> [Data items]

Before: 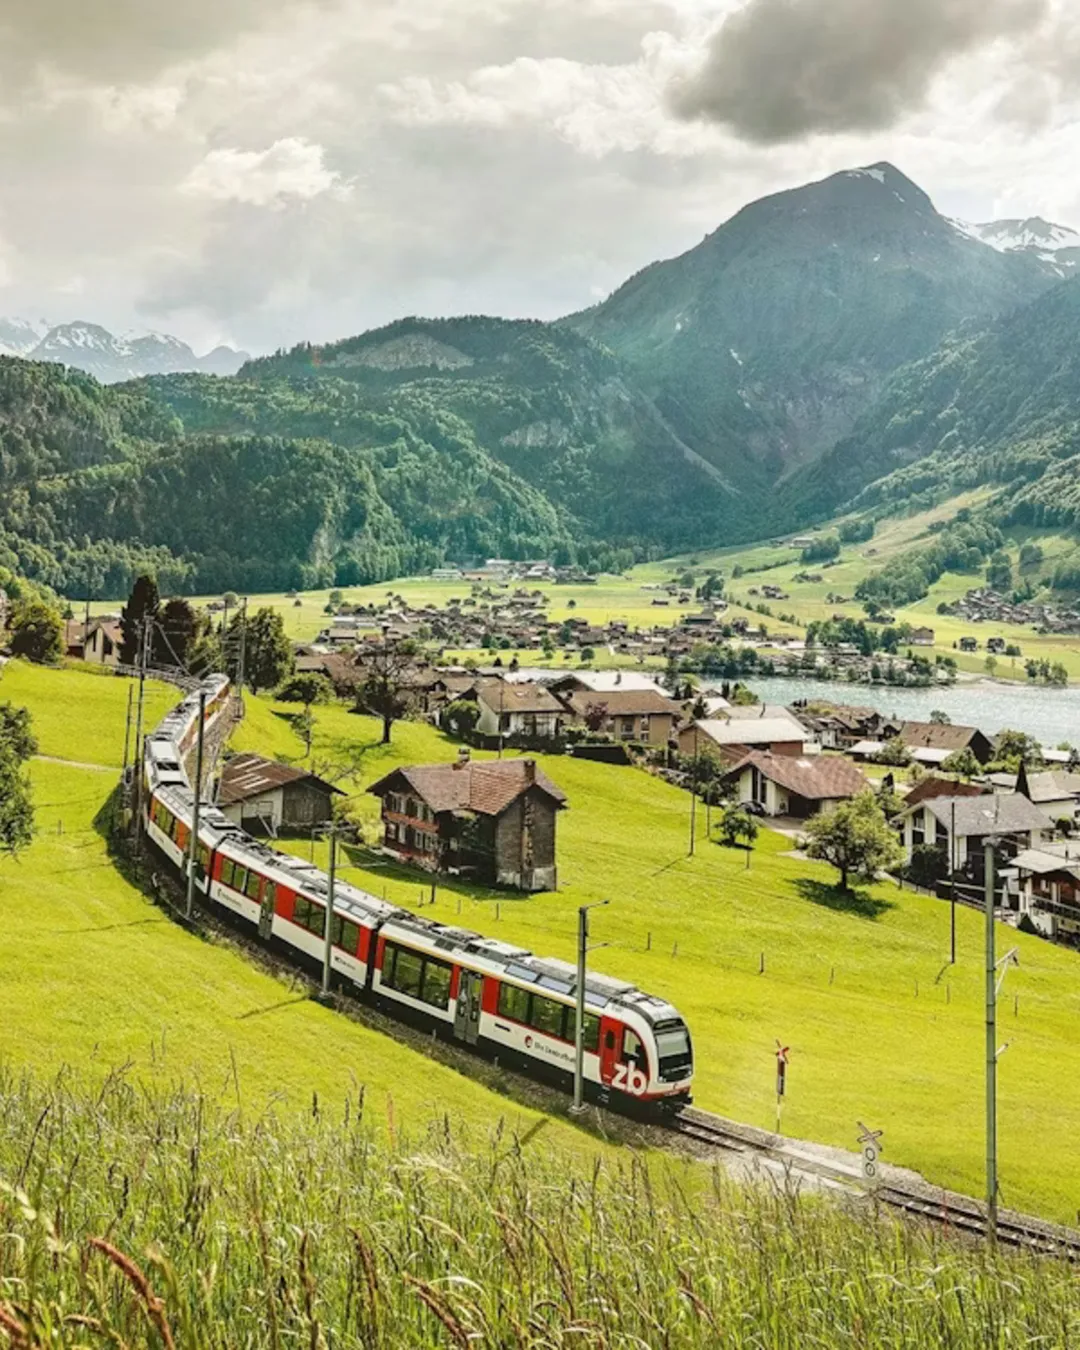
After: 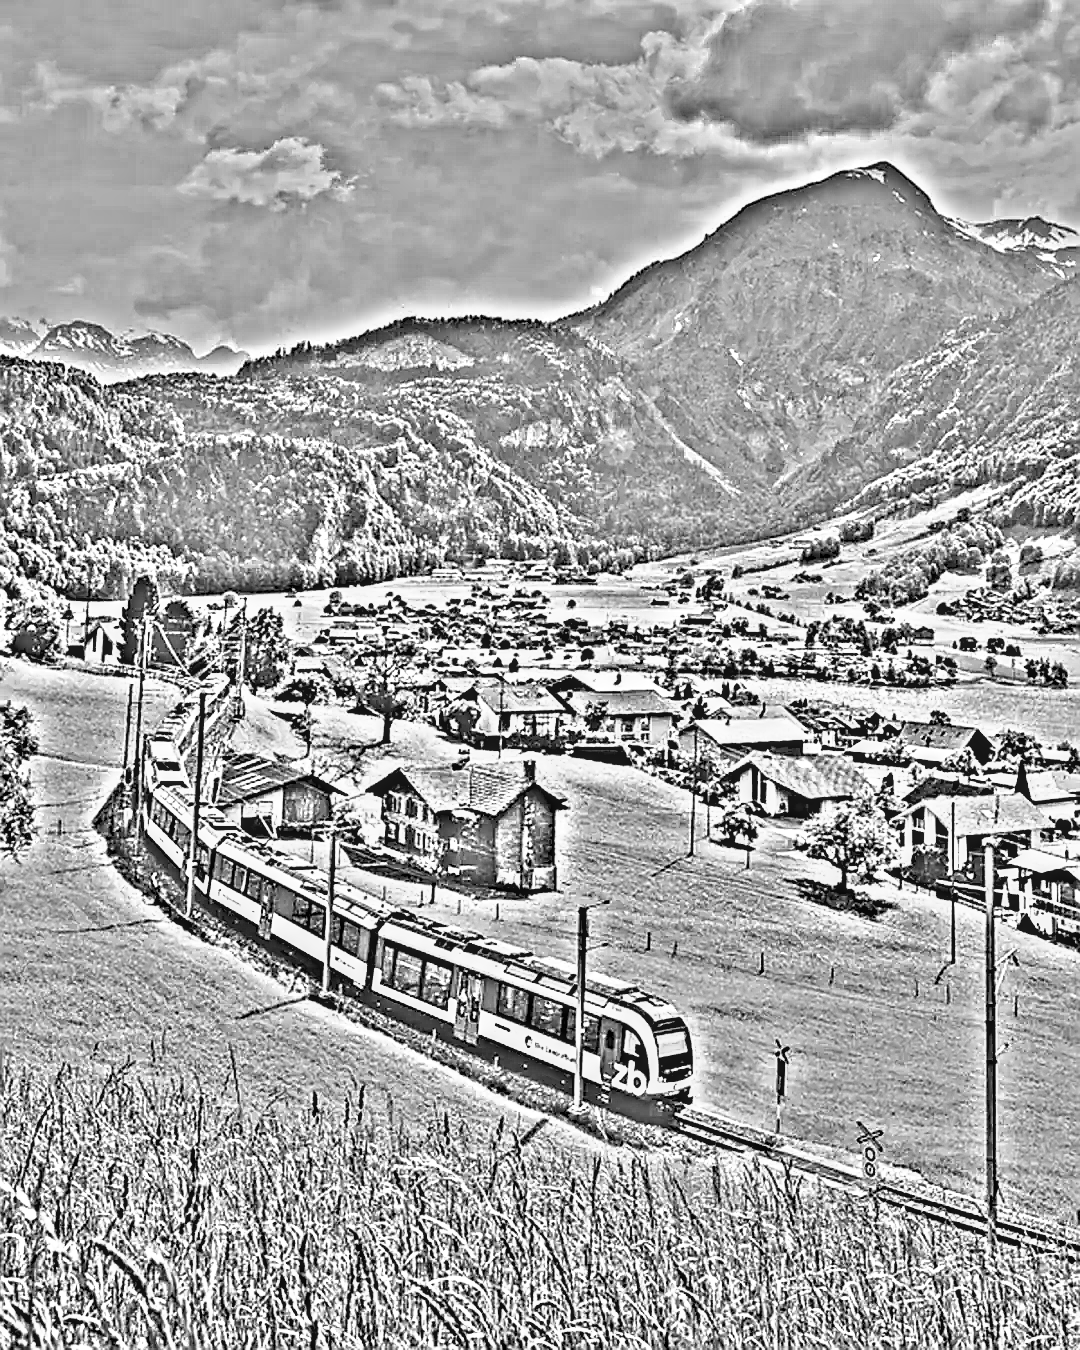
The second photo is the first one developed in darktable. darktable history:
highpass: on, module defaults
base curve: curves: ch0 [(0, 0) (0.495, 0.917) (1, 1)], preserve colors none
sharpen: radius 1.4, amount 1.25, threshold 0.7
local contrast: detail 130%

> [WHAT NEEDS TO BE DONE] Copy out the text lines of this listing word for word, omitting the pictures.

> [EXPECTED ANSWER]
Before: 
After: 
The second photo is the first one developed in darktable. darktable history:
highpass: on, module defaults
base curve: curves: ch0 [(0, 0) (0.495, 0.917) (1, 1)], preserve colors none
sharpen: radius 1.4, amount 1.25, threshold 0.7
local contrast: detail 130%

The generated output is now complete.